Ayah terhenyak mendapatkan jawaban Moura yang tidak seperti biasanya. Ada sesuatu yang telah berubah dengan anaknya. Tapi, ia tidak tahu apa. Kemarahannya memuncak lagi. cambukkan dipegangnya erat-erat

Melihat gerakan tangan Ayahnya, Moura dengan segera membalikkan badan, seperti terdakwa yang siap jalani hukuman. Ayahnya tahu ini juga tidak biasa, Moura yang berbeda. Namun, amarahnya telah kalahkan akal sehatnya.

Ia cambuki Moura seperti kesetanan, tak peduli anak perempuan kecilnya itu akan merasakan sakit yang luar biasa. Ia merasakan sensasi kepuasan, ketika mencambuki Moura. Ada bayangan Lestari, istrinya yang biadab itu, pada gadis mungil Moura. Ia akan mencambuki sampai ia merasa, hutang sakit hatinya terhadap Lestari sirna.

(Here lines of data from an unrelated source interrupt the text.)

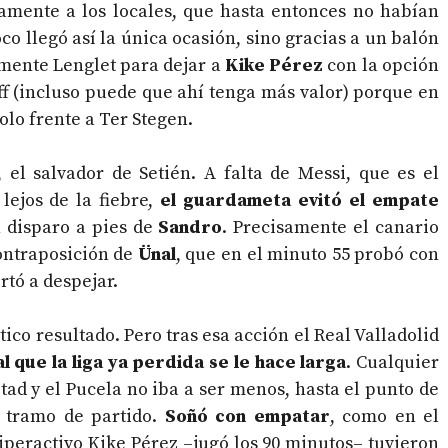
amente a los locales, que hasta entonces no habían
co llegó así la única ocasión, sino gracias a un balón
mente Lenglet para dejar a
Kike Pérez
con la opción
off (incluso puede que ahí tenga más valor) porque en
lo frente a Ter Stegen.
 el salvador de Setién. A falta de Messi, que es el
lejos de la fiebre,
el guardameta evitó el empate
n disparo a pies de
Sandro
. Precisamente el canario
ontraposición de
Ünal
, que en el minuto 55 probó con
rtó a despejar.
co resultado. Pero tras esa acción el Real Valladolid
l que la liga ya perdida se le hace larga
. Cualquier
ad y el Pucela no iba a ser menos, hasta el punto de
o tramo de partido.
Soñó con empatar
, como en el
hiperactivo Kike Pérez –jugó los 90 minutos– tuvieron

Moura mengerang pelan, ketika cambukan demi cambukan tidak juga berhenti. Ia berusaha kuat, tidak menangis dan tidak berteriak.

Setelah kelelahan menyerangnya, Ayah Moura berhenti. Menatap punggung putrinya yang telah memerah, ia hanya tertegun sejenak,

“Mengapa tidak menangis”tanyanya gusar melihat Moura seakan tidak merasakan sakit

“Tidak perlu Ayah, menangis akan membuat aku lemah. Lagi pula nanti malam lukaku ini, akan di obati Bunda”ujar Moura tersenyum tanpa makna.

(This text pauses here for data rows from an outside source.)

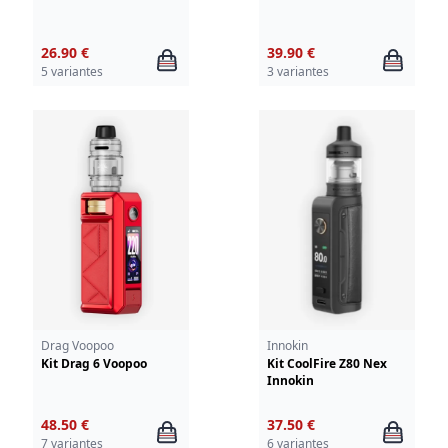
26.90 €
39.90 €
5 variantes
3 variantes
Drag Voopoo
Innokin
Kit Drag 6 Voopoo
Kit CoolFire Z80 Nex
Innokin
48.50 €
37.50 €
7 variantes
6 variantes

Bunda, mendengar Moura mengeja nama itu. amarah Ayahnya kembali memuncak. Memukulinya lagi

“Siapa Bundamu, siap orang yang berani mengaku sebagai Bundamu”tanyanya sambil terus memukul, membabi buta.

Kali ini, Moura merasakan sakit yang bukan alang kepalang. Ia tak mampu lagi tegar. Dalam rauangan kesakitan, ia jawab juga pertanyaan Ayahnya

“Bulan Ayah, Bulan yang menjadi Bundaku sekarang”airmatanya luluh. Ia sakit, dan ia tidak bisa menahan airmatanya jatuh.

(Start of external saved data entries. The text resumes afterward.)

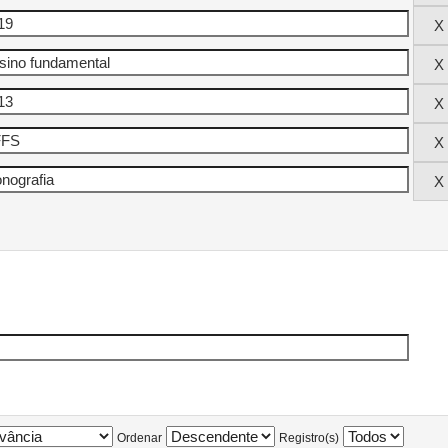
Ordenar
Registro(s)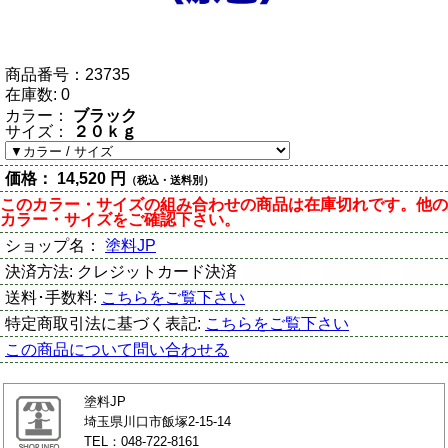
商品番号：
23735
在庫数:
0
カラー：
ブラック
サイズ：
２０ｋｇ
価格：
14,520 円
（税込・送料別）
このカラー・サイズの組み合わせの商品は在庫切れです。他の
カラー・サイズをご確認下さい。
ショップ名：
塗料JP
決済方法:
クレジットカード決済
送料･手数料:
こちらをご覧下さい
特定商取引法に基づく表記:
こちらをご覧下さい
この商品について問い合わせる
塗料JP
埼玉県川口市飯塚2-15-14
TEL：048-722-8161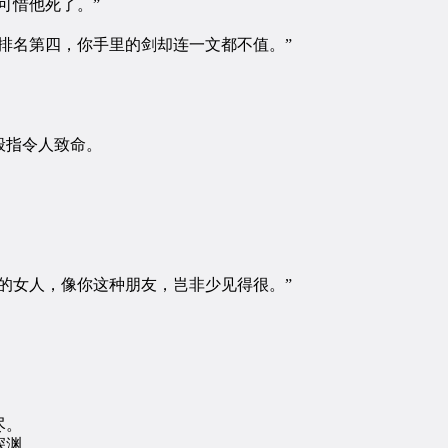
可惜他死了。”
名第四，你手里的剑却连一文都不值。”
指令人致命。
女人，像你这种朋友，岂非少见得很。”
尽。
深渊。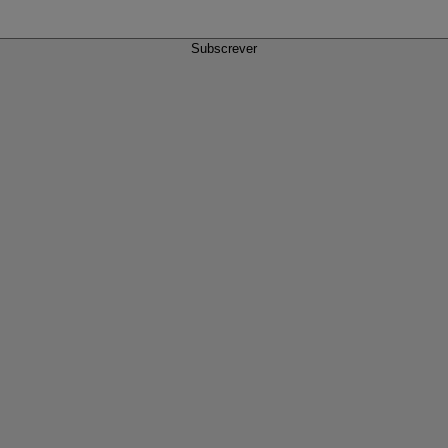
Subscrever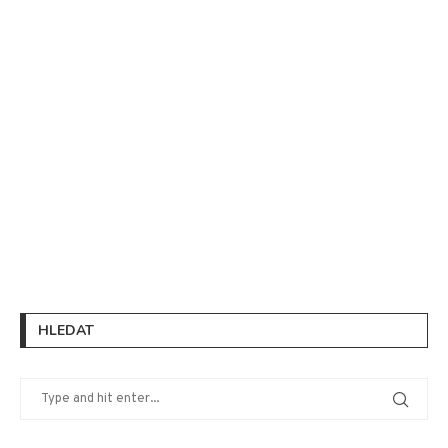
HLEDAT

Mendengar bulan, tangan Ayah menggigil. Ia memandang nanar pada Moura. Melihat dengan mata selidik penuh curiga.

“Apa katamu, ..bulan?”Ayah sangsi

“Ya Ayah, sekarang aku punya Bunda. Jika Ayah tak lagi sayang padaku. Aku akan ikut dengan bulan. Ia sayang aku Ayah,”ujar Moura sesungukkan

Ayah masih tak berkedip. Memastikan pendengarannyanya, dan akhirnya..

“Kau gila, Moura. Dasar anak jalang dan biadab. Bisanya menyusahkan saja” ia berlalu membawa cambuk ditangannya.

Moura berusaha berdiri, menatap kepergian Ayahnya. Ia merasakan ngilu yang tidak tertahan. Ia berseru..

“Aku akan ikut bulan Ayah, hanya dia yang sayang padaku. Dan jangan pernah Tanya aku lagi, aku akan pergi jauh”

Ayah tetap tidak peduli. Namun, ia sahuti juga seruan Moura

“Terserah kau saja anak gila”ia benar pergi, meninggalkan Moura. Tanpa mandi.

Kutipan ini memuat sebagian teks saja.